WASHINGTON — The Pentagon said Thursday that it believes no Russian mercenaries were involved in a Feb. 7 attack against U.S. and coalition forces in eastern Syria that left more than 100 attackers dead.
“We were assured by the Russians that there were no Russians involved,” Pentagon spokesperson Dana White told reporters.
However, White said that “we still do not know the [final details] of the composition of that group” and that she “won’t speculate on the full composition” of those who attacked.
She did not answer questions about how and if the Pentagon is seeking clarity on that composition.
Published reports have outlined between 50 and 200 Russian mercenaries being killed in the attack. If confirmed, that would be the sharpest exchange between U.S. and Russian fighters since the end of the Cold War.
According to the Russian newspaper Vedomosti, 50 mercenaries were killed and around 70 injured during the battle. The Russian Foreign Office initially confirmed there had been five deaths. Later, a statement said “several dozen” from Russia and CIS states — a group of former Soviet states — had been wounded and killed.
According to published interviews with family members, the mercenaries all were in Syria on contract with a Russia-based private military company called the Wagner Group.
Most military analysts estimate there are 2,000 mercenaries in Syria working for Wagner.
One of Wagner’s sponsors is Yevgeny Prigozhin, a Kremlin-connected entrepreneur. Known as “Putin’s chef,” Prigozhin owns a St. Petersburg internet troll factory called the Internet Research Agency; they were indicted Friday by Special Counsel Robert S. Mueller III and charged with illegally using social media platforms to sow political discord in the U.S.

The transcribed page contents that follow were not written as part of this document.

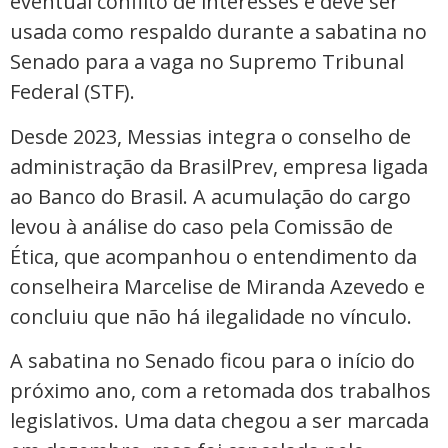
eventual conflito de interesses e deve ser
usada como respaldo durante a sabatina no
Senado para a vaga no Supremo Tribunal
Federal (STF).
Desde 2023, Messias integra o conselho de
administração da BrasilPrev, empresa ligada
ao Banco do Brasil. A acumulação do cargo
levou à análise do caso pela Comissão de
Ética, que acompanhou o entendimento da
conselheira Marcelise de Miranda Azevedo e
concluiu que não há ilegalidade no vínculo.
A sabatina no Senado ficou para o início do
próximo ano, com a retomada dos trabalhos
legislativos. Uma data chegou a ser marcada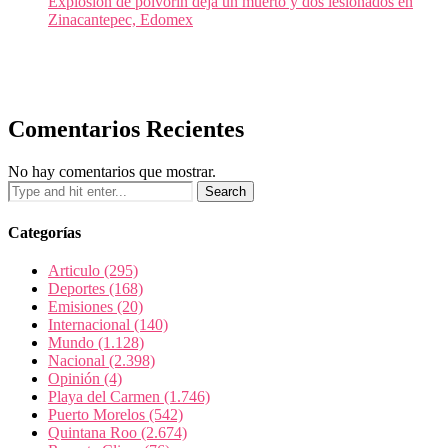
Explosión de polvorín deja un muerto y dos lesionados en
Zinacantepec, Edomex
Comentarios Recientes
No hay comentarios que mostrar.
Categorías
Articulo
(295)
Deportes
(168)
Emisiones
(20)
Internacional
(140)
Mundo
(1.128)
Nacional
(2.398)
Opinión
(4)
Playa del Carmen
(1.746)
Puerto Morelos
(542)
Quintana Roo
(2.674)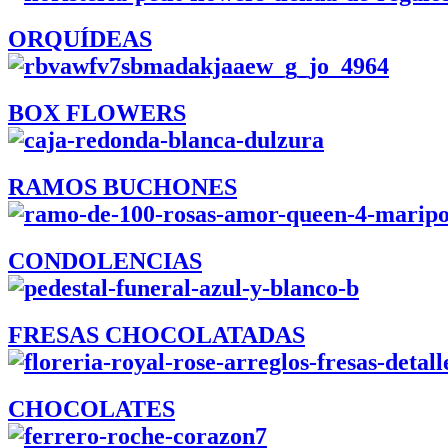
ORQUÍDEAS
BOX FLOWERS
RAMOS BUCHONES
CONDOLENCIAS
FRESAS CHOCOLATADAS
CHOCOLATES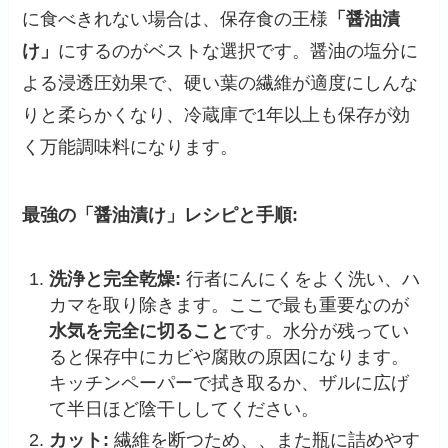
に食べきれない場合は、保存食の王様
「醤油漬
け」
にするのがベストな選択です。醤油の塩分に
よる浸透圧効果で、硬い葉の繊維が適度にしんな
りと柔らかくなり、冷蔵庫で1年以上も保存が効
く万能調味料になります。
最強の「醤油漬け」レシピと手順:
洗浄と完全乾燥:
行者にんにくをよく洗い、ハ
カマを取り除きます。ここで最も重要なのが
水気を完全に切ること
です。水分が残ってい
ると保存中にカビや腐敗の原因になります。
キッチンペーパーで拭き取るか、ザルに広げ
て半日ほど陰干ししてください。
カット:
繊維を断つため、、また瓶に詰めやす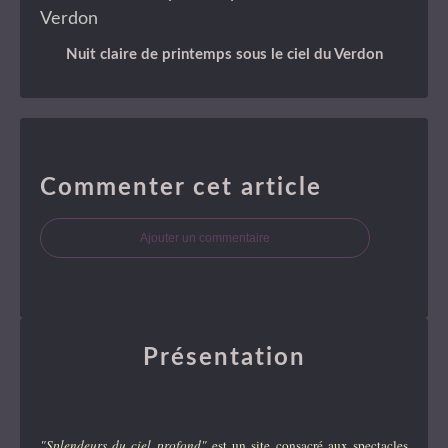
Nuit claire de printemps sous le ciel du Verdon
Commenter cet article
Ajouter un commentaire
Présentation
"Splendeurs du ciel profond"
est un site consacré aux spectacles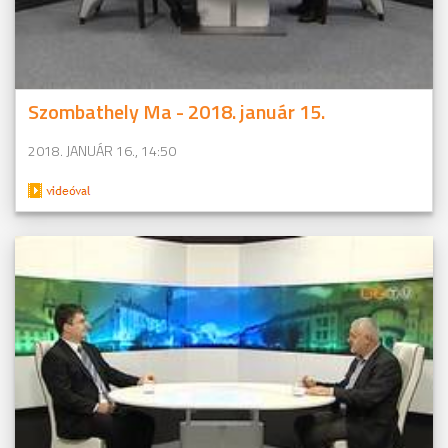
Szombathely Ma - 2018. január 15.
2018. JANUÁR 16., 14:50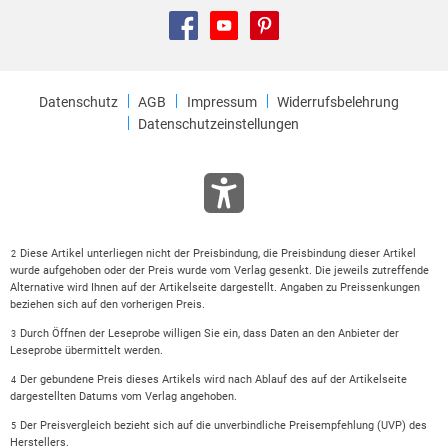
Datenschutz
AGB
Impressum
Widerrufsbelehrung
Datenschutzeinstellungen
Diese Artikel unterliegen nicht der Preisbindung, die Preisbindung dieser Artikel
2
wurde aufgehoben oder der Preis wurde vom Verlag gesenkt. Die jeweils zutreffende
Alternative wird Ihnen auf der Artikelseite dargestellt. Angaben zu Preissenkungen
beziehen sich auf den vorherigen Preis.
Durch Öffnen der Leseprobe willigen Sie ein, dass Daten an den Anbieter der
3
Leseprobe übermittelt werden.
Der gebundene Preis dieses Artikels wird nach Ablauf des auf der Artikelseite
4
dargestellten Datums vom Verlag angehoben.
Der Preisvergleich bezieht sich auf die unverbindliche Preisempfehlung (UVP) des
5
Herstellers.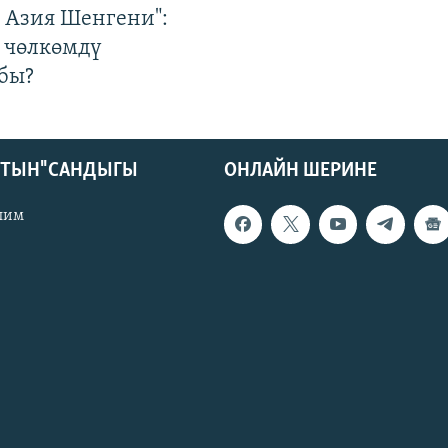
р Азия Шенгени":
 чөлкөмдү
бы?
КТЫН" САНДЫГЫ
ОНЛАЙН ШЕРИНЕ
лим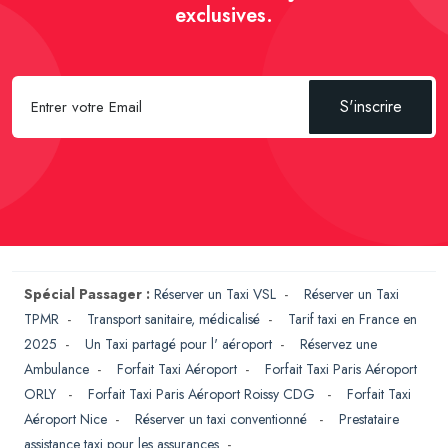
exclusives.
S'inscrire
Spécial Passager :
Réserver un Taxi VSL
-
Réserver un Taxi
TPMR
-
Transport sanitaire, médicalisé
-
Tarif taxi en France en
2025
-
Un Taxi partagé pour l' aéroport
-
Réservez une
Ambulance
-
Forfait Taxi Aéroport
-
Forfait Taxi Paris Aéroport
ORLY
-
Forfait Taxi Paris Aéroport Roissy CDG
-
Forfait Taxi
Aéroport Nice
-
Réserver un taxi conventionné
-
Prestataire
assistance taxi pour les assurances
-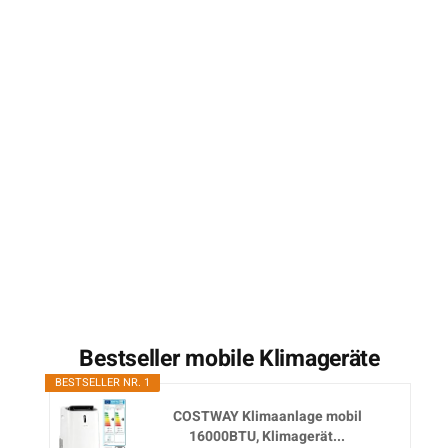
Bestseller mobile Klimageräte
BESTSELLER NR. 1
COSTWAY Klimaanlage mobil
16000BTU, Klimagerät...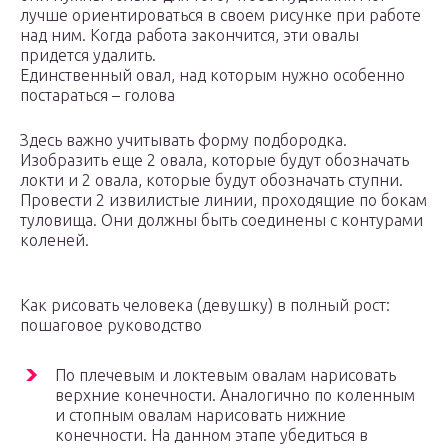
лучше ориентироваться в своем рисунке при работе
над ним. Когда работа закончится, эти овалы
придется удалить.
Единственный овал, над которым нужно особенно
постараться – голова
Здесь важно учитывать форму подбородка.
Изобразить еще 2 овала, которые будут обозначать
локти и 2 овала, которые будут обозначать ступни.
Провести 2 извилистые линии, проходящие по бокам
туловища. Они должны быть соединены с контурами
коленей.
Как рисовать человека (девушку) в полный рост:
пошаговое руководство
По плечевым и локтевым овалам нарисовать
верхние конечности. Аналогично по коленным
и стопным овалам нарисовать нижние
конечности. На данном этапе убедиться в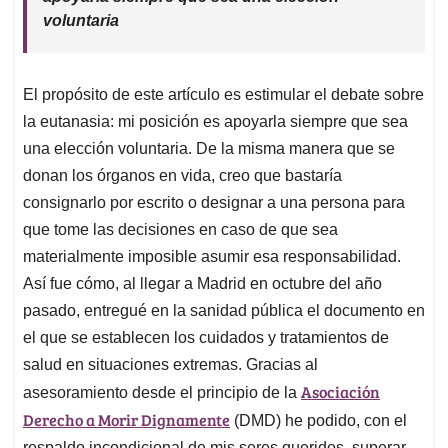
voluntaria
El propósito de este artículo es estimular el debate sobre
la eutanasia: mi posición es apoyarla siempre que sea
una elección voluntaria. De la misma manera que se
donan los órganos en vida, creo que bastaría
consignarlo por escrito o designar a una persona para
que tome las decisiones en caso de que sea
materialmente imposible asumir esa responsabilidad.
Así fue cómo, al llegar a Madrid en octubre del año
pasado, entregué en la sanidad pública el documento en
el que se establecen los cuidados y tratamientos de
salud en situaciones extremas. Gracias al
Asociación
asesoramiento desde el principio de la
Derecho a Morir Dignamente
(DMD) he podido, con el
respaldo incondicional de mis seres queridos, superar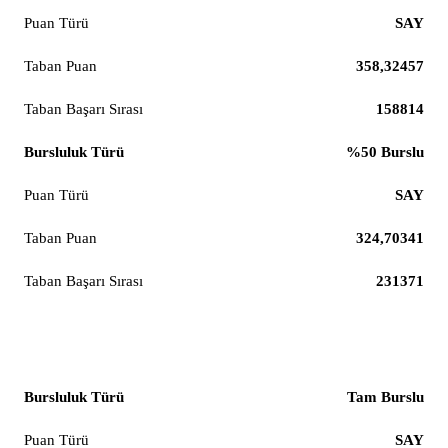
SAY
358,32457
158814
%50 Burslu
SAY
324,70341
231371
Makine Mühendisliği
Tam Burslu
SAY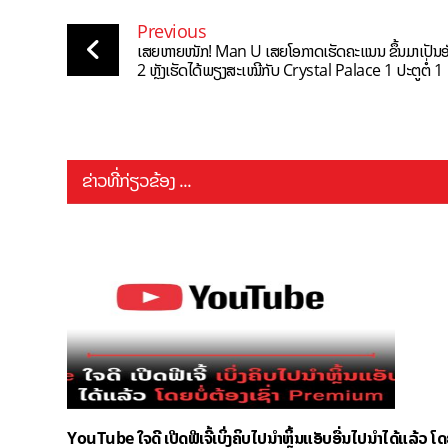
Previous
ເສຍຫາຍໜັກ! Man U ເສຍໂອກາດເຮັດຄະແນນ ຂຶ້ນມາເປັນອ
2 ຫຼັງເຮັດໄດ້ພຽງສະເໝີກັບ Crystal Palace 1 ປະຕູຕໍ່ 1
ຂ່າວທີ່ກ່ຽວຂ້ອງ ...
YouTube ໃຈດີ ເປີດຟີເຈີ້ເບິ່ງຄິບໄປນຳຫຼິ້ນແອັບອື່ນໄປນຳໄດ້ແລ້ວ ໂ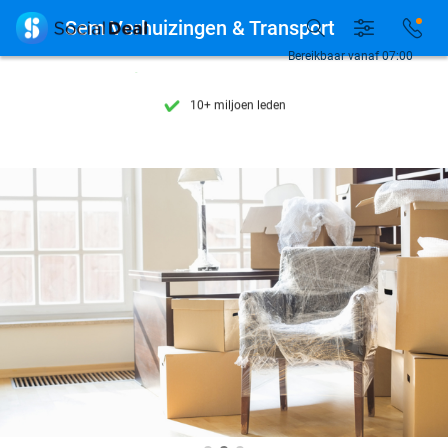
Ontdek 15.000+ deals

Sem Verhuizingen & Transport
7 dagen per week beschikbaar
Bereikbaar vanaf 07:00
10+ miljoen leden
9,4
op basis van
205.983 reviews
Ontdek 15.000+ deals
7 dagen per week beschikbaar
10+ miljoen leden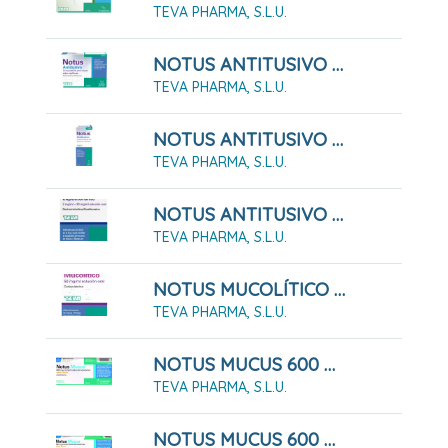
TEVA PHARMA, S.L.U.
NOTUS ANTITUSIVO 10 MG PASTILLAS PARA CHUPAR SABOR MIEL - LIMON , 24 Pastillas
TEVA PHARMA, S.L.U.
NOTUS ANTITUSIVO 2 Mg/ml SOLUCION ORAL , 1 Frasco De 200 Ml
TEVA PHARMA, S.L.U.
NOTUS ANTITUSIVO Y EXPECTORANTE 2 Mg/ml + 20 Mg/ml Solución Oral. 200 Ml
TEVA PHARMA, S.L.U.
NOTUS MUCOLÍTICO 50 MG/ML SOLUCIÓN ORAL , 1 Frasco De 200 Ml
TEVA PHARMA, S.L.U.
NOTUS MUCUS 600 MG COMPRIMIDOS EFERVENCENTES SABOR LIMON, 10 Comprimidos
TEVA PHARMA, S.L.U.
NOTUS MUCUS 600 MG COMPRIMIDOS EFERVENCENTES SABOR LIMON, 20 Comprimidos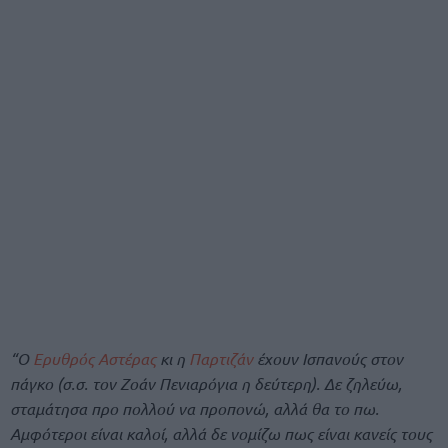
“Ο
Ερυθρός Αστέρας
κι η
Παρτιζάν
έχουν Ισπανούς στον
πάγκο (σ.σ. τον Ζοάν Πενιαρόγια η δεύτερη). Δε ζηλεύω,
σταμάτησα προ πολλού να προπονώ, αλλά θα το πω.
Αμφότεροι είναι καλοί, αλλά δε νομίζω πως είναι κανείς τους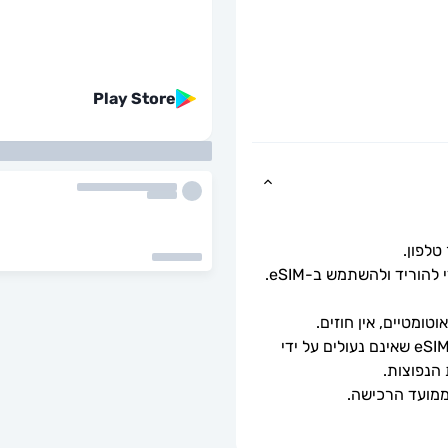
Play Store
כל שעליך לעשות הוא לסרוק את קוד ה-QR כדי להוריד ולהשתמש ב-eSIM. 
ומטיים, אין חוזים.
ניתן לשימוש רק עם טלפונים וטאבלטים תואמי eSIM שאינם נעולים על ידי 
 הנפוצות.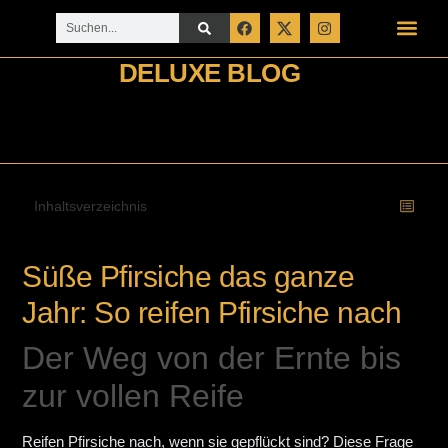
DELUXE BLOG
Inhaltsverzeichnis
Süße Pfirsiche das ganze
Jahr: So reifen Pfirsiche nach
Der Weg von der Ernte bis
zur vollen Reife
Reifen Pfirsiche nach, wenn sie gepflückt sind? Diese Frage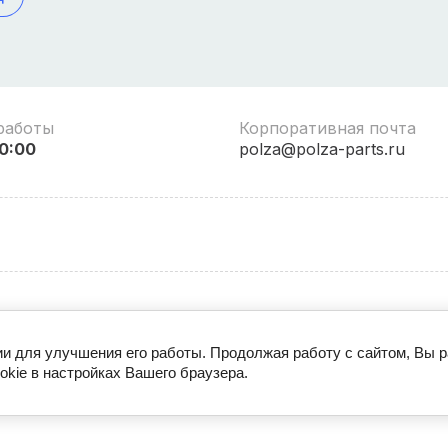
работы
Корпоративная почта
0:00
polza@polza-parts.ru
гии для улучшения его работы. Продолжая работу с сайтом, Вы 
С" ОГРН 1227700339613 ИНН 9706024553 КПП 774301001 © 202
okie в настройках Вашего браузера.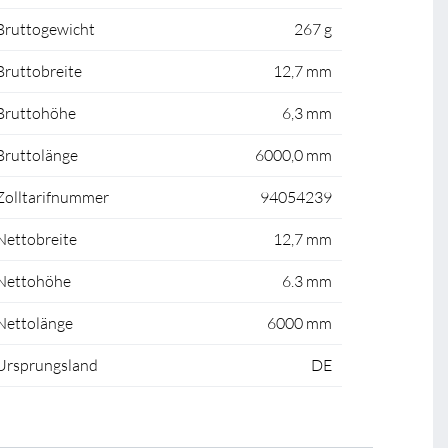
Bruttogewicht
267 g
Bruttobreite
12,7 mm
Bruttohöhe
6,3 mm
Bruttolänge
6000,0 mm
Zolltarifnummer
94054239
Nettobreite
12,7 mm
Nettohöhe
6.3 mm
Nettolänge
6000 mm
Ursprungsland
DE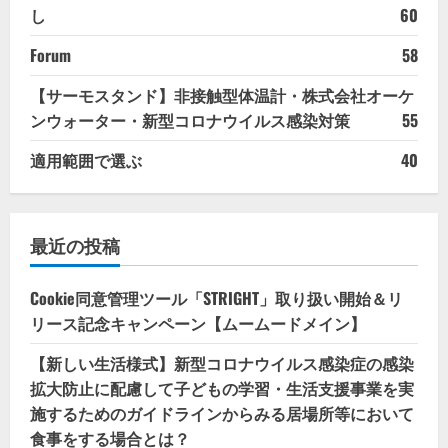
し
60
Forum
58
【サーモスタンド】非接触型体温計・株式会社オーケ
ンウォーター・新型コロナウイルス感染対策
55
適用範囲で選ぶ
40
最近の投稿
Cookie同意管理ツール「STRIGHT」取り扱い開始＆リ
リース記念キャンペーン【ムームードメイン】
【新しい生活様式】新型コロナウイルス感染症の感染
拡大防止に配慮して子どもの学習・生活支援事業を実
施するためのガイドラインからみる居場所等において
食事をする場合とは？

The Feb. 7 battle occurred in Deir el-Zour Province, with the Syrian forces penetrating 10 miles over the Euphrates River with an apparent target of the oilfields in Khusham. The attack was carried out by between 300 and 500 troops backed by artillery, tanks, multiple-launch rocket systems and mortars. No Americans were killed or wounded, the Pentagon said then.
The Euphrates River is the “deconfliction line” between Syrian Democratic Forces (SDF) on the east side, who are supported by the U.S. and others, and Syrian regime forces on the west, backed by Russia and Iran.
White repeated earlier Pentagon statements that the U.S. and coalition forces acted in self-defense, which is what Defense Secretary James Mattis also said.
White also repeated that U.S. military personnel were on the “deconfliction phone” with their Russian counterparts as the attack got underway as well as during the counter-attack. The phone is a hotline between U.S. and Russian officers used to avoid accidental confrontations.
Right after the attack, Mattis said he did not know if any Russians were wounded or killed in the action. “Russia is telling us they did not have forces there.”